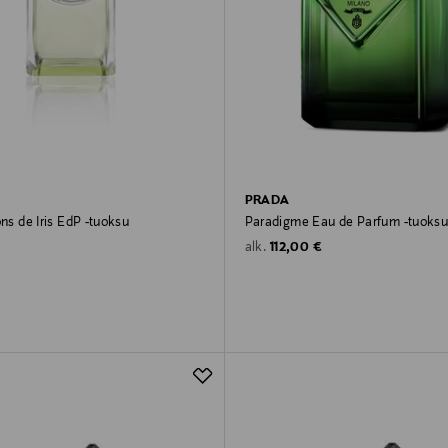
PRADA
ons de Iris EdP -tuoksu
Paradigme Eau de Parfum -tuoks
rice
Original Price
112,00 €
alk.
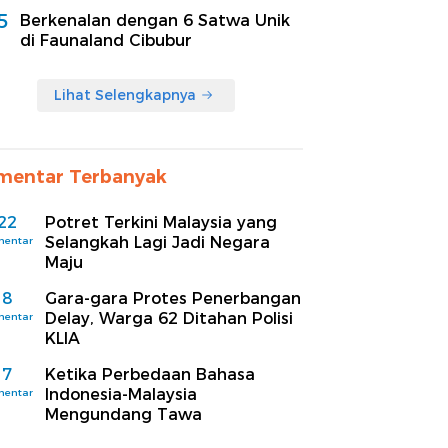
5
Berkenalan dengan 6 Satwa Unik
di Faunaland Cibubur
Lihat Selengkapnya
mentar Terbanyak
22
Potret Terkini Malaysia yang
Selangkah Lagi Jadi Negara
mentar
Maju
8
Gara-gara Protes Penerbangan
Delay, Warga 62 Ditahan Polisi
mentar
KLIA
7
Ketika Perbedaan Bahasa
Indonesia-Malaysia
mentar
Mengundang Tawa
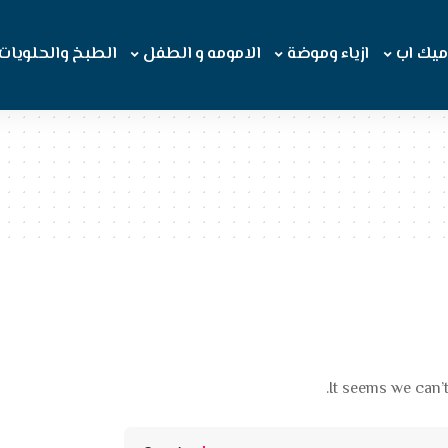
ميك اب
ازياء وموضة
الامومه و الطفل
الطبخ والحلويات
It seems we can’t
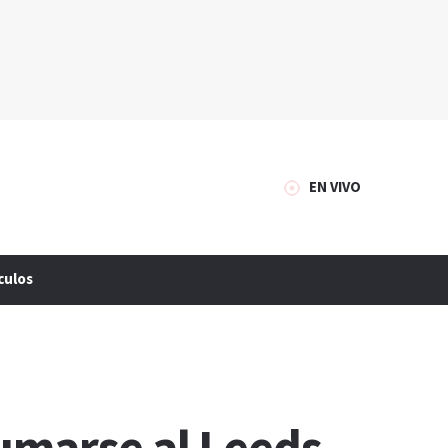
EN VIVO
culos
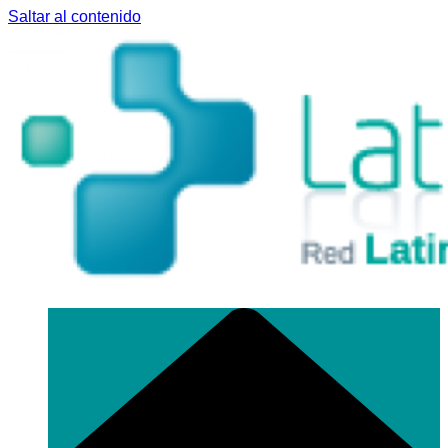
Saltar al contenido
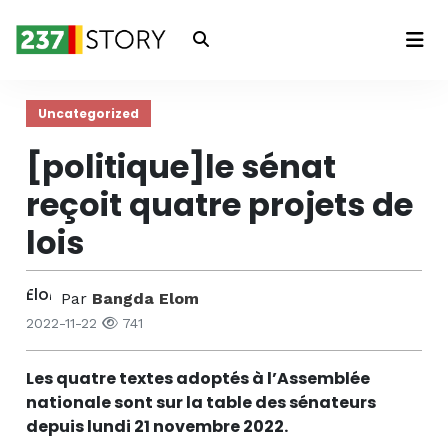
Connexion
Uncategorized
[politique]le sénat
reçoit quatre projets de
lois
Par
Bangda Elom
2022-11-22
741
Les quatre textes adoptés à l’Assemblée
nationale sont sur la table des sénateurs
depuis lundi 21 novembre 2022.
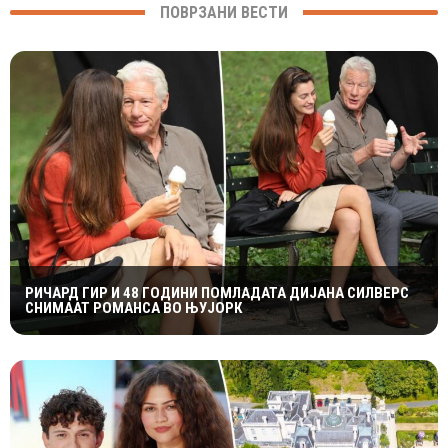
ПОВРЗАНИ ВЕСТИ
РИЧАРД ГИР И 48 ГОДИНИ ПОМЛАДАТА ДИЈАНА СИЛВЕРС
СНИМААТ РОМАНСА ВО ЊУЈОРК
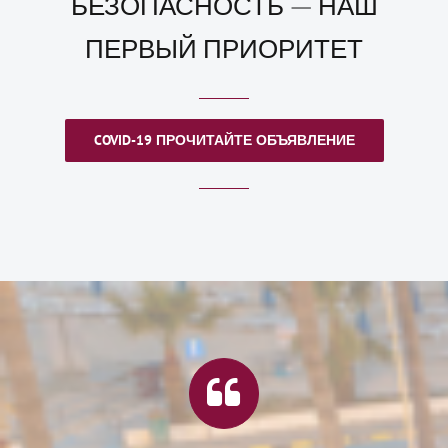
БЕЗОПАСНОСТЬ — НАШ
ПЕРВЫЙ ПРИОРИТЕТ
COVID-19 ПРОЧИТАЙТЕ ОБЪЯВЛЕНИЕ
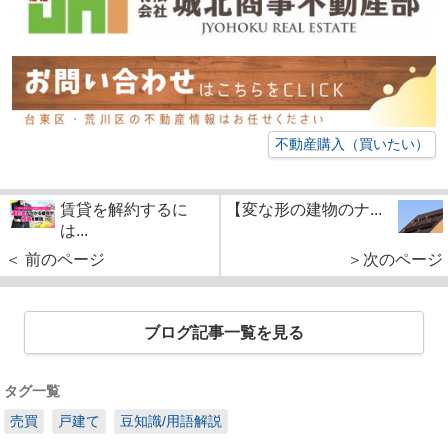
不動産購入（買いたい）
賃貸を解約するに
【変な形の建物のナ...
は...
＜ 前のページ
＞次のページ
ブログ記事一覧を見る
タグ一覧
売買
戸建て
豆知識/用語解説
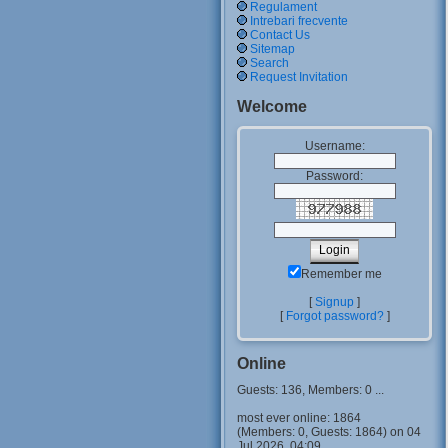
Regulament
Intrebari frecvente
Contact Us
Sitemap
Search
Request Invitation
Welcome
Username:
Password:
Remember me
[
Signup
]
[
Forgot password?
]
Online
Guests: 136, Members: 0 ...
most ever online: 1864
(Members: 0, Guests: 1864) on 04
Jul 2026, 04:09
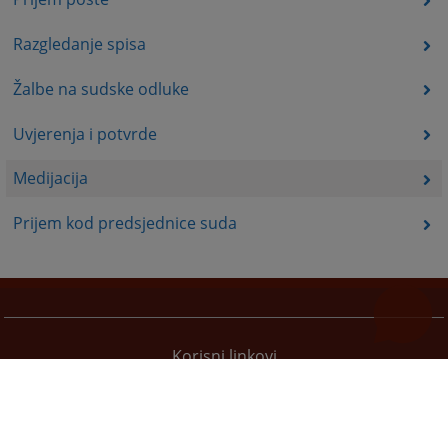
Razgledanje spisa
Žalbe na sudske odluke
Uvjerenja i potvrde
Medijacija
Prijem kod predsjednice suda
Korisni linkovi
Pomoć za korištenje
Mapa stranice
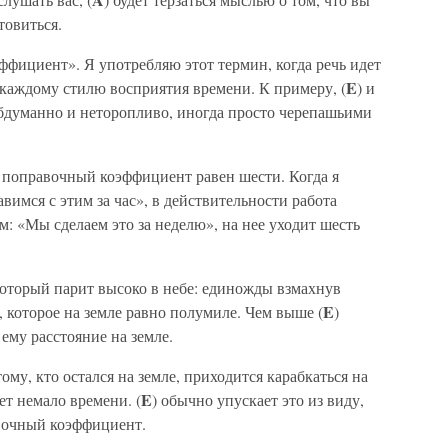
товиться.
фициент». Я употребляю этот термин, когда речь идет
E
 каждому стилю восприятия времени. К примеру, (
) и
обдуманно и неторопливо, иногда просто черепашьими
т поправочный коэффициент равен шести. Когда я
мся с этим за час», в действительности работа
м: «Мы сделаем это за неделю», на нее уходит шесть
 который парит высоко в небе: единожды взмахнув
E
, которое на земле равно полумиле. Чем выше (
)
ему расстояние на земле.
ому, кто остался на земле, приходится карабкаться на
E
ет немало времени. (
) обычно упускает это из виду,
вочный коэффициент.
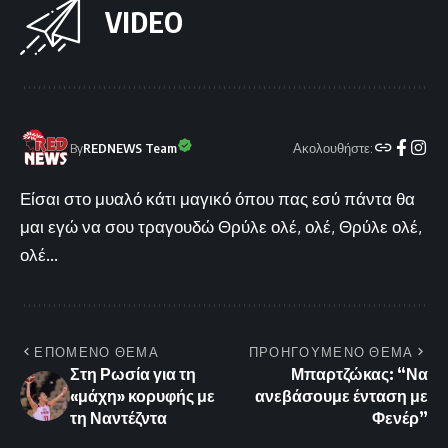
VIDEO
Ακολουθήστε:
By
REDNEWS Team
Είσαι στο μυαλό κάτι μαγικό όπου πας εσύ πάντα θα
μαι εγώ να σου τραγουδώ Θρύλε ολέ, ολέ, Θρύλε ολέ,
ολέ...
ΕΠΟΜΕΝΟ ΘΕΜΑ
ΠΡΟΗΓΟΥΜΕΝΟ ΘΕΜΑ
Στη Ρωσία για τη
Μπαρτζώκας: “Να
«μάχη» κορυφής με
ανεβάσουμε ένταση με
τη Ναντέζντα
Φενέρ”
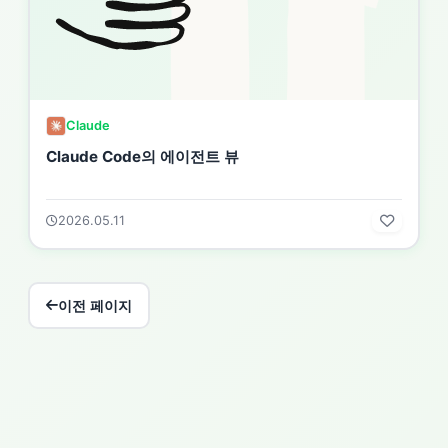
Claude
Claude Code의 에이전트 뷰
2026.05.11
이전 페이지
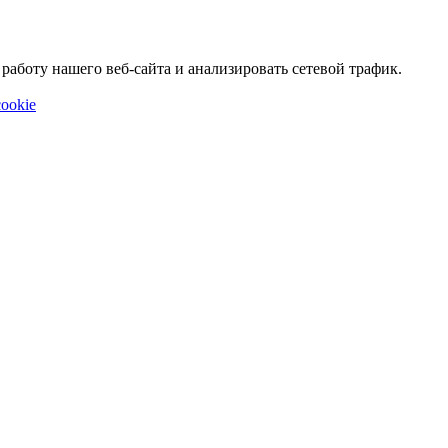
аботу нашего веб-сайта и анализировать сетевой трафик.
ookie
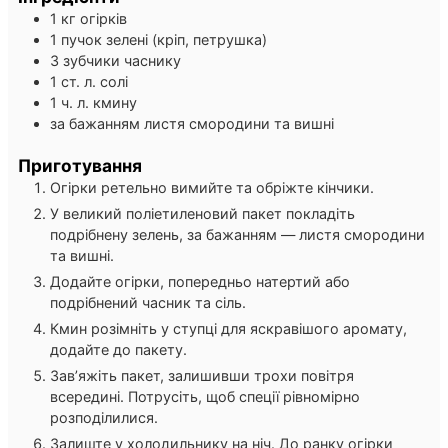
1
кг
огірків
1
пучок
зелені (кріп, петрушка)
3
зубчики
часнику
1
ст. л.
солі
1
ч. л.
кмину
за бажанням
листя смородини та вишні
Приготування
Огірки ретельно вимийте та обріжте кінчики.
У великий поліетиленовий пакет покладіть
подрібнену зелень, за бажанням — листя смородини
та вишні.
Додайте огірки, попередньо натертий або
подрібнений часник та сіль.
Кмин розімніть у ступці для яскравішого аромату,
додайте до пакету.
Зав’яжіть пакет, залишивши трохи повітря
всередині. Потрусіть, щоб спеції рівномірно
розподілилися.
Залиште у холодильнику на ніч. До ранку огірки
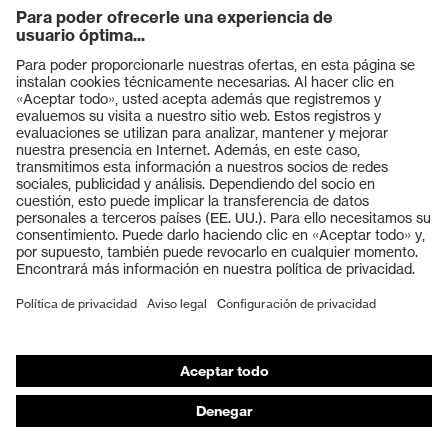
Productos
Gafas protectoras
Cascos protectores
Guantes de seguridad
Calzado de protección
EPI individual
Máscaras de protección respiratoria
Protección de los oídos
Ropa de protección y ropa de trabajo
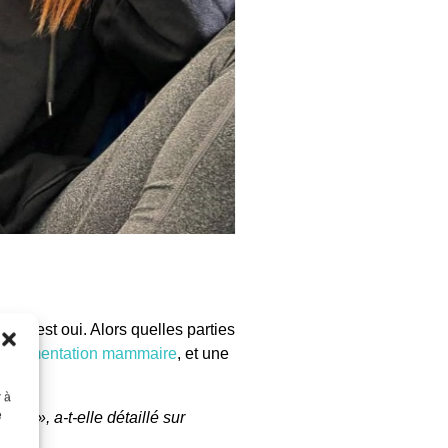
nse est oui. Alors quelles parties
e
augmentation mammaire
, et une
r à
e
ettes », a-t-elle détaillé sur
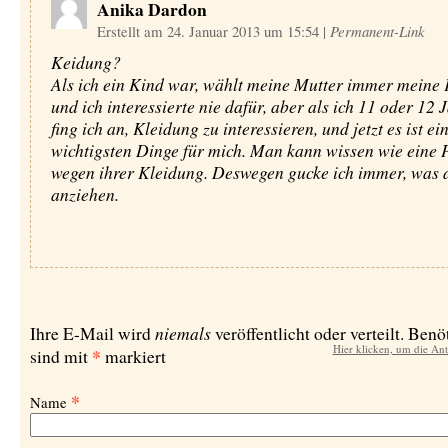
Anika Dardon
Erstellt am 24. Januar 2013 um 15:54
|
Permanent-Link
Keidung?
Als ich ein Kind war, wählt meine Mutter immer meine 
und ich interessierte nie dafür, aber als ich 11 oder 12
fing ich an, Kleidung zu interessieren, und jetzt es ist ei
wichtigsten Dinge für mich. Man kann wissen wie eine P
wegen ihrer Kleidung. Deswegen gucke ich immer, was 
anziehen.
niemals
Ihre E-Mail wird
veröffentlicht oder verteilt. Benö
Hier klicken, um die An
*
sind mit
markiert
*
Name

|---|

EXERCISE BRIEF -
Copy the text of all the records above without changing anything, and leave the pictures out.

TASK ANSWER -
PRADA
ons de Iris EdP -tuoksu
Paradigme Eau de Parfum -tuoks
rice
Original Price
112,00 €
alk.
5
Berkenalan dengan 6 Satwa Unik
di Faunaland Cibubur
Lihat Selengkapnya
mentar Terbanyak
22
Potret Terkini Malaysia yang
Selangkah Lagi Jadi Negara
mentar
Maju
8
Gara-gara Protes Penerbangan
Delay, Warga 62 Ditahan Polisi
mentar
KLIA
7
Ketika Perbedaan Bahasa
Indonesia-Malaysia
mentar
Mengundang Tawa
ميك اب
ازياء وموضة
الامومه و الطفل
الطبخ والحلويات
It seems we can’t
EN VIVO
culos
Saltar al contenido
Connexion
Uncategorized
[politique]le sénat
reçoit quatre projets de
lois
Par
Bangda Elom
2022-11-22
741
Les quatre textes adoptés à l’Assemblée
nationale sont sur la table des sénateurs
depuis lundi 21 novembre 2022.
ПОВРЗАНИ ВЕСТИ
РИЧАРД ГИР И 48 ГОДИНИ ПОМЛАДАТА ДИЈАНА СИЛВЕРС
СНИМААТ РОМАНСА ВО ЊУЈОРК
БЕЗОПАСНОСТЬ — НАШ
ПЕРВЫЙ ПРИОРИТЕТ
COVID-19 ПРОЧИТАЙТЕ ОБЪЯВЛЕНИЕ
不動産購入（買いたい）
賃貸を解約するに
【変な形の建物のナ...
は...
＜ 前のページ
＞次のページ
ブログ記事一覧を見る
タグ一覧
売買
戸建て
豆知識/用語解説
Regulament
Intrebari frecvente
Contact Us
Sitemap
Search
Request Invitation
Welcome
Username:
Password:
Remember me
[
Signup
]
[
Forgot password?
]
Online
Guests: 136, Members: 0 ...
most ever online: 1864
(Members: 0, Guests: 1864) on 04
Jul 2026, 04:09
Razgledanje spisa
Žalbe na sudske odluke
Uvjerenja i potvrde
Medijacija
Prijem kod predsjednice suda
Korisni linkovi
Pomoć za korištenje
Mapa stranice
товиться.
фициент». Я употребляю этот термин, когда речь идет
E
 каждому стилю восприятия времени. К примеру, (
) и
обдуманно и неторопливо, иногда просто черепашьими
т поправочный коэффициент равен шести. Когда я
мся с этим за час», в действительности работа
м: «Мы сделаем это за неделю», на нее уходит шесть
 который парит высоко в небе: единожды взмахнув
E
, которое на земле равно полумиле. Чем выше (
)
ему расстояние на земле.
ому, кто остался на земле, приходится карабкаться на
E
ет немало времени. (
) обычно упускает это из виду,
вочный коэффициент.
VIDEO
Ακολουθήστε:
By
REDNEWS Team
Είσαι στο μυαλό κάτι μαγικό όπου πας εσύ πάντα θα
μαι εγώ να σου τραγουδώ Θρύλε ολέ, ολέ, Θρύλε ολέ,
ολέ...
ΕΠΟΜΕΝΟ ΘΕΜΑ
ΠΡΟΗΓΟΥΜΕΝΟ ΘΕΜΑ
Στη Ρωσία για τη
Μπαρτζώκας: “Να
«μάχη» κορυφής με
ανεβάσουμε ένταση με
τη Ναντέζντα
Φενέρ”
Claude
Claude Code의 에이전트 뷰
2026.05.11
이전 페이지
аботу нашего веб-сайта и анализировать сетевой трафик.
ookie
1
кг
огірків
1
пучок
зелені (кріп, петрушка)
3
зубчики
часнику
1
ст. л.
солі
1
ч. л.
кмину
за бажанням
листя смородини та вишні
Приготування
Огірки ретельно вимийте та обріжте кінчики.
У великий поліетиленовий пакет покладіть
подрібнену зелень, за бажанням — листя смородини
та вишні.
Додайте огірки, попередньо натертий або
подрібнений часник та сіль.
Кмин розімніть у ступці для яскравішого аромату,
додайте до пакету.
Зав’яжіть пакет, залишивши трохи повітря
всередині. Потрусіть, щоб спеції рівномірно
розподілилися.
Залиште у холодильнику на ніч. До ранку огірки
Productos
Gafas protectoras
Cascos protectores
Guantes de seguridad
Calzado de protección
EPI individual
Máscaras de protección respiratoria
Protección de los oídos
Ropa de protección y ropa de trabajo
nse est oui. Alors quelles parties
e
augmentation mammaire
, et une
r à
e
ettes », a-t-elle détaillé sur
Anika Dardon
Erstellt am 24. Januar 2013 um 15:54
|
Permanent-Link
Keidung?
Als ich ein Kind war, wählt meine Mutter immer meine 
und ich interessierte nie dafür, aber als ich 11 oder 12
fing ich an, Kleidung zu interessieren, und jetzt es ist ei
wichtigsten Dinge für mich. Man kann wissen wie eine P
wegen ihrer Kleidung. Deswegen gucke ich immer, was 
anziehen.
niemals
Ihre E-Mail wird
veröffentlicht oder verteilt. Benö
Hier klicken, um die An
*
sind mit
markiert
*
Name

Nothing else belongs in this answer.